Q1. What is Water Activity (aw) and How Does it Affect Spoilage?

Water activity (aw) is the ratio of vapour pressure of water in a product to that of pure water and is measured on a scale from 0 (completely dry) to 1.0 (pure water). Most bacteria grow above aw 0.90, most molds above 0.70–0.80, and xerophilic molds above 0.65. Products with aw < 0.6 are microbiologically stable. Reducing aw by adding sugar or salt, or by drying, helps prevent microbial spoilage.

Q2. What is the Preservative Efficacy Test (PET)?
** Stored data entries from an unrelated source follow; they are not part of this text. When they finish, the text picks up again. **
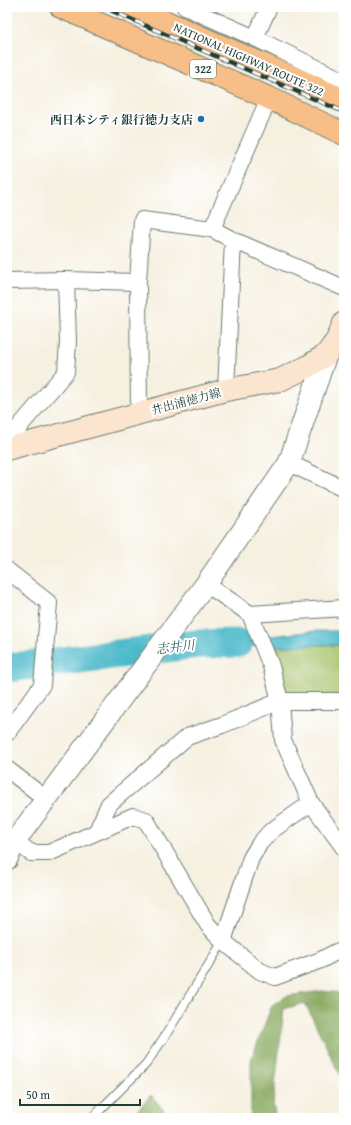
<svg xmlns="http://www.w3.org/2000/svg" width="351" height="1125" font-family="'Gentium Book Plus','Noto Serif JP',serif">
<rect width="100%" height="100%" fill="#fff"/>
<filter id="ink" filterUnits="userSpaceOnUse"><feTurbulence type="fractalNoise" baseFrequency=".025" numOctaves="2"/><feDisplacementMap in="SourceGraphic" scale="8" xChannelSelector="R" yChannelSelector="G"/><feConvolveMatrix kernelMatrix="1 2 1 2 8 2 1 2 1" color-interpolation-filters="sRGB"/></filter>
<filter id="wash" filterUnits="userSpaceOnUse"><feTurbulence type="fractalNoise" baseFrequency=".012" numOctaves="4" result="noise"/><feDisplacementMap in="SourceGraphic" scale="16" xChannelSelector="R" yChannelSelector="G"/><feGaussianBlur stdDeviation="0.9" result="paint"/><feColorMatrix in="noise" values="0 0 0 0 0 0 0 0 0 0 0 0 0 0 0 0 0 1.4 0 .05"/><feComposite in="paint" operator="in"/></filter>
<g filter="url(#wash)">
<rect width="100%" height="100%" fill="#f6f0e0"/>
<path fill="#a5bf65" stroke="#627e4c" d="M308 645H344V696H283L270 647Z"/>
<g fill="#84a65a" stroke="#527247">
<path d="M322 991 344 993V1081L340 1075 305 1003 284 1009 273 1104 276 1118H251V1060L272 1005 287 996Z"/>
<path d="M151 1095 170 1118H131Z"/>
</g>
<path fill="#4ebaca" stroke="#367c7f" d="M315 631H344V645H308L270 647 198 644Z"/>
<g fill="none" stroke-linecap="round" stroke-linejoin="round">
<path stroke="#4ebaca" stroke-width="29" d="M7 668 198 644 238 643"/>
</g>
</g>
<g filter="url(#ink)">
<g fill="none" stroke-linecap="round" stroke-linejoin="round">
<defs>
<path id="service" d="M92 1118 146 1064 167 1033 223 941"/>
<g id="minor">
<path d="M185 7 255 38 344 81"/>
<path d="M255 38 269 7"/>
<path d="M212 229 269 98"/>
<path d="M7 281 66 280 138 282"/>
<path d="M226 390 233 240"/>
<path d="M139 414 138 282 142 220 212 229 233 240 344 288"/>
<path d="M7 444 14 446 19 427 66 372 68 342 66 280"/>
<path d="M289 463 344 489"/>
<path d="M7 570 49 603 42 685 7 733"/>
<path d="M206 584 250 614 271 666 280 701 283 740 311 803 344 848"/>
<path d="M250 614 344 608"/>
<path d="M7 769 46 799"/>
<path d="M97 831 109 804 187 737 222 725 280 701H344"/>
<path d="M15 841 31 853H49L133 816 146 820 208 925 223 941 260 971 275 977 321 960 336 952 344 953"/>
<path d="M223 941 251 858 260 843 271 831 311 803"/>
</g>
<path id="tertiary" d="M7 859 15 841 206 584 289 463 326 355"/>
<path id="secondary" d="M7 449 226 390 280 380 307 367 326 355 337 340 344 323"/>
<g id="trunk">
<path d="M61 7 269 98 344 134"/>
<path d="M132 7 344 100"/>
</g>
</defs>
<use href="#service" stroke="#6a7c70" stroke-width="10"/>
<use href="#minor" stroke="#6a7c70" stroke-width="18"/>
<use href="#tertiary" stroke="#6a7c70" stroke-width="23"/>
<use href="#secondary" stroke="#6a7c70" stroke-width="24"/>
<use href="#trunk" stroke="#6a7c70" stroke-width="24"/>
<use href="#service" stroke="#fff" stroke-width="8"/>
<use href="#minor" stroke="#fff" stroke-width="16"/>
<use href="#tertiary" stroke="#fff" stroke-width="21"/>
<use href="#secondary" stroke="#fce5cf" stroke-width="22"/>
<use href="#trunk" stroke="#f7be88" stroke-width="22"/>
<defs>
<path id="rail" d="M103 7 344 112"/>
</defs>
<use href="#rail" stroke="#1f3d34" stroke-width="4.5"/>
<use href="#rail" stroke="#fff" stroke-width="3" stroke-dasharray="9" stroke-linecap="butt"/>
</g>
</g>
<circle fill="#1f6fb2" stroke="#fff" stroke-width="1.5" cx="201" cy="119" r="4"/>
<g text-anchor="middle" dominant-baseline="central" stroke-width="4" stroke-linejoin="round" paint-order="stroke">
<rect fill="#fff" stroke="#627771" stroke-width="1" x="190" y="60" width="26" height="18" rx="3"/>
<g font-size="11" font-weight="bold" fill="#1f3d34">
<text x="203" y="69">322</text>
</g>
<g font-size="12" fill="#1f3d34" stroke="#fff">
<text transform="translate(249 59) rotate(24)">NATIONAL HIGHWAY ROUTE 322</text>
<text transform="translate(186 401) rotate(-15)">井出浦徳力線</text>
</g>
<g font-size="12" font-weight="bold" fill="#1f3d34" stroke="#fff" text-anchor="end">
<text x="193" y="119">西日本シティ銀行徳力支店</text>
</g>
<g font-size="13" font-style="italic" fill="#2d6261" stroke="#fff">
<text transform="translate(175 647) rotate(-7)">志井川</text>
</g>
</g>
<rect width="351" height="1125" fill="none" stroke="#fff" stroke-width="24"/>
<path d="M20 1099v6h120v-6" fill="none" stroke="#1f3d34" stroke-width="2"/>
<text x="26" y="1099" font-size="12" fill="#1f3d34" stroke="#ffffff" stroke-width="3" paint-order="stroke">50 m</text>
</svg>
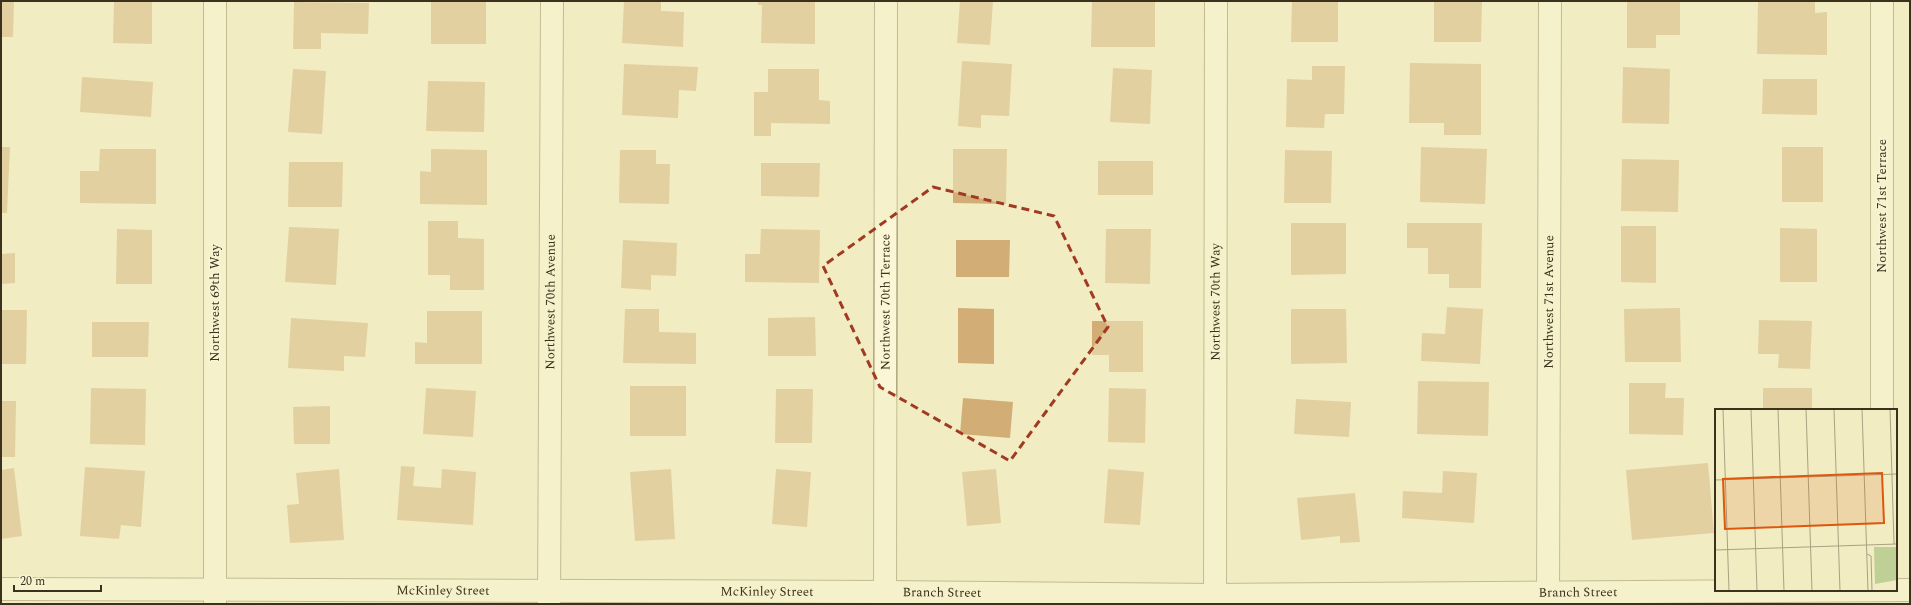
<svg xmlns="http://www.w3.org/2000/svg" width="1911" height="605" font-family="Spectral,serif">
  <style>
    .building { fill: #d2ad75 }
    .lines { fill: none; stroke-linecap: round; stroke-linejoin: round }
    .street-casing { stroke: #8c7e58; stroke-width: 24 }
    .street { stroke: #fbf7d6; stroke-width: 22 }
    .marked { fill: none; stroke: #a03a23; stroke-width: 3; stroke-dasharray: 8 5; stroke-linejoin: round }
    .labels { text-anchor: middle; dominant-baseline: central; stroke-width: 3.5; stroke-linejoin: round; paint-order: stroke }
    .street-label { font-size: 13px; fill: #3b311d; stroke: #f8f4d2 }
    .inset-road { fill: none; stroke: #a8a180; stroke-width: 1 }
    .view { fill: #df570d; fill-opacity: 0.15; stroke: #df570d; stroke-width: 2 }
    .inset-edge { fill: none; stroke: #3b311d; stroke-width: 2 }
  </style>
  <rect width="100%" height="100%" fill="#f1ecc2"/>
  <!-- building -->
  <path class="building" d="M1 1H14L13 37H1Z
    M114 1H152V44L113 43Z
    M431 1H486V44H431Z
    M624 1H661V11L684 12 683 47 622 43Z
    M758 1H815V44L761 43 762 5H758Z
    M960 1H993L990 45 957 43Z
    M1092 1H1155V47H1091Z
    M1292 1H1338V42H1291Z
    M1434 1H1482L1481 42H1434Z
    M1627 1 1680 2V35H1656V48H1627Z
    M1758 1H1815V13L1827 12V55L1757 54Z
    M294 2 369 3 368 34 321 33V49H293Z
    M962 61 1012 64 1009 116 981 115V128L958 126Z
    M1410 63 1481 64V135H1444V123H1409Z
    M624 64 698 67 696 91 679 90 678 118 622 115Z
    M1312 66H1345L1344 114H1325L1324 128 1286 127 1287 79 1312 80Z
    M1623 67 1670 69 1669 124 1622 123Z
    M1113 68 1152 70 1150 124 1110 122Z
    M293 69 326 71 322 134 288 132Z
    M768 69H819V100L830 101V124L771 123V136H754V92H768Z
    M82 77 153 82 151 117 80 112Z
    M1763 79H1817V115L1762 114Z
    M428 81 485 82 484 132 426 131Z
    M1 147H10L7 213H1Z
    M1421 147 1487 149 1485 204 1420 202Z
    M1782 147H1823V202H1782Z
    M100 149H156V204L80 203V171H99Z
    M431 149 487 150V205L420 204V171L431 172Z
    M953 149H1007L1006 204 953 203Z
    M620 150H656V164H670L669 204 619 203Z
    M1285 150 1332 151 1331 203H1284Z
    M1622 159 1679 160 1678 212 1621 211Z
    M1098 161H1153V195H1098Z
    M289 162H343L342 207H288Z
    M761 163H820L819 197 761 196Z
    M428 221H458V238L484 239V290H450V275H428Z
    M1291 223H1346V274L1291 275Z
    M1407 223H1482L1481 288H1449V274H1428V248H1407Z
    M1621 226H1656V283L1621 282Z
    M289 227 339 229 336 285 285 282Z
    M1780 228 1817 229V282H1780Z
    M117 229 152 230V284H116Z
    M761 229 820 230 819 283 745 282V254H760Z
    M1106 229H1151L1150 284 1105 283Z
    M623 240 677 243 676 276 651 275V290L621 288Z
    M956 240H1010L1009 277H956Z
    M15 253V283L1 284V254Z
    M1447 307 1483 309 1480 364 1421 361 1422 333 1445 334Z
    M958 308 994 309V364L958 363Z
    M1680 308 1681 362H1625L1624 309Z
    M625 309H659V332L696 333V364L623 363Z
    M1291 309H1346L1347 363 1291 364Z
    M1 310H27L26 364H1Z
    M427 311H482V364H415V342L427 343Z
    M815 317 816 356H768V318Z
    M291 318 368 323 365 357 344 356V371L288 368Z
    M1759 320 1812 321 1810 369 1778 368 1779 354H1758Z
    M1092 321H1143V372H1109V355H1092Z
    M92 322H149L148 357H92Z
    M1418 381 1489 382 1488 436 1417 434Z
    M1629 383H1666L1665 398H1684L1683 435 1629 434Z
    M630 386H686V436H630Z
    M91 388 146 389 145 445 90 444Z
    M426 388 476 391 473 437 423 434Z
    M1109 388 1146 389 1145 443 1108 442Z
    M1763 388H1812V410H1763Z
    M776 389H813L812 443H775Z
    M963 398 1013 402 1010 438 960 434Z
    M1296 399 1351 402 1349 437 1294 434Z
    M1 401H16L15 457H1Z
    M330 406V444H294L293 407Z
    M1708 463 1714 533 1632 540 1626 470Z
    M401 466 415 467 413 486 441 488 442 469 476 472 473 525 397 520Z
    M85 467 145 471 141 527 121 525 119 539 80 536Z
    M14 468 22 536 1 539V470Z
    M339 469 344 540 290 543 287 505 299 504 296 473Z
    M671 469 675 539 635 541 630 472Z
    M776 469 811 472 807 527 772 524Z
    M996 469 1001 523 967 526 962 472Z
    M1108 469 1144 472 1140 525 1104 523Z
    M1443 471 1477 473 1474 523 1402 518 1403 491 1442 493Z
    M1355 493 1360 542 1340 543V536L1301 540 1297 498Z"/>
  <g class="lines">
    <defs>
      <g id="street">
        <path d="M1882 1V410"/>
        <path id="s1" d="M1 589 885 592 1215 595 1910 590"/>
        <path d="M215 604V1"/>
        <path id="s2" d="M549 604 552 1"/>
        <path id="s3" d="M885 604 886 1"/>
        <path id="s4" d="M1215 604 1216 1"/>
        <path id="s5" d="M1548 604 1550 1"/>
      </g>
    </defs>
    <!-- street casing -->
    <use href="#street" class="street-casing"/>
    <!-- street -->
    <use href="#street" class="street"/>
  </g>
  <!-- marked area -->
  <path d="M0 0H1911V605H0ZM933 187 1054 216 1108 327 1010 461 880 387 823 266Z" fill="#f1ecc2" fill-opacity=".55" fill-rule="evenodd"/>
  <path class="marked" d="M933 187 1054 216 1108 327 1010 461 880 387 823 266Z"/>
  <g class="labels">
    <!-- street labels -->
    <g class="street-label">
      <text transform="translate(1882 206) rotate(-90)">Northwest 71st Terrace</text>
      <text stroke="none"><textPath href="#s2" startOffset="302">Northwest 70th Avenue</textPath></text>
      <text transform="translate(215 303) rotate(-90)">Northwest 69th Way</text>
      <text stroke="none"><textPath href="#s3" startOffset="302">Northwest 70th Terrace</textPath></text>
      <text stroke="none"><textPath href="#s4" startOffset="302">Northwest 70th Way</textPath></text>
      <text stroke="none"><textPath href="#s5" startOffset="302">Northwest 71st Avenue</textPath></text>
      <text stroke="none"><textPath href="#s1" startOffset="442">McKinley Street</textPath></text>
      <text stroke="none"><textPath href="#s1" startOffset="766">McKinley Street</textPath></text>
      <text stroke="none"><textPath href="#s1" startOffset="941">Branch Street</textPath></text>
      <text stroke="none"><textPath href="#s1" startOffset="1577">Branch Street</textPath></text>
    </g>
  </g>
  <!-- overview -->
  <g transform="translate(1715 409)">
    <rect width="182" height="182" fill="#f1ecc2"/>
    <path d="M159 138H182V171L160 175Z" fill="#bed095"/>
    <path class="inset-road" d="M8 0 14 182M36 0 42 182M63 0 69 182M91 0 97 182M119 0 125 182M147 0 153 182M175 0 179 135M0 71 182 65M0 141 182 135M152 145 156 147 157 182"/>
    <path class="view" d="M167 64 169 114 10 120 8 70Z"/>
    <rect width="182" height="182" class="inset-edge"/>
  </g>
  <!-- border -->
  <rect width="1911" height="605" fill="none" stroke="#3b311d" stroke-width="4"/>
  <!-- scale -->
  <path d="M14 585v6h87v-6" fill="none" stroke="#3b311d" stroke-width="2"/>
  <text x="20" y="585" font-size="12" fill="#3b311d" stroke="#f8f4d2" stroke-width="3" paint-order="stroke">20 m</text>
</svg>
Preservative Efficacy Test (PET), also known as the Challenge Test or Antimicrobial Effectiveness Test, evaluates the effectiveness of a preservative system in the final product. The product is inoculated with five specified organisms—Escherichia coli, Staphylococcus aureus, Pseudomonas aeruginosa, Candida albicans, and Aspergillus brasiliensis—at approximately 10⁶ CFU/g or mL. Viable counts are measured at specified intervals (Day 0, 2, 7, 14, 28). Acceptance criteria vary according to pharmacopoeial category (IP/USP Category A, B, C).

Q3. What is the Difference Between Primary and Transformed Cell Lines?

Primary cells are freshly isolated from tissue, have a finite lifespan (approximately 2–50 passages), retain normal cellular characteristics, are most physiologically relevant, and cannot be stored indefinitely. Transformed cell lines are immortalized through oncogenes or viral transformation, grow indefinitely, can be preserved in liquid nitrogen as cell banks, may not fully reflect normal physiology, and are widely used for industrial monoclonal antibody (mAb) and biopharmaceutical production.

Q4. Why Are Parabens (Methylparaben + Propylparaben) Used in Combination?

Methylparaben is more active against Gram-positive bacteria and yeasts and has better water solubility, whereas Propylparaben is more active against molds due to greater lipophilicity and better membrane penetration. Their synergistic combination at lower concentrations provides broader antimicrobial coverage while minimizing sensitization risk and regulatory concerns.

Q5. What Are CHO Cells and Why Are They Important in Biopharmaceuticals?

Chinese hamster ovary cells (CHO cells) are the primary cell line used in modern biopharmaceutical manufacturing. They can produce complex, properly folded human glycoproteins, have strong regulatory acceptance, offer high productivity, and grow in suspension culture scalable up to 20,000 L bioreactors. Products such as Adalimumab (Humira), Trastuzumab (Herceptin), erythropoietin (EPO), and Factor VIII are produced using CHO cells.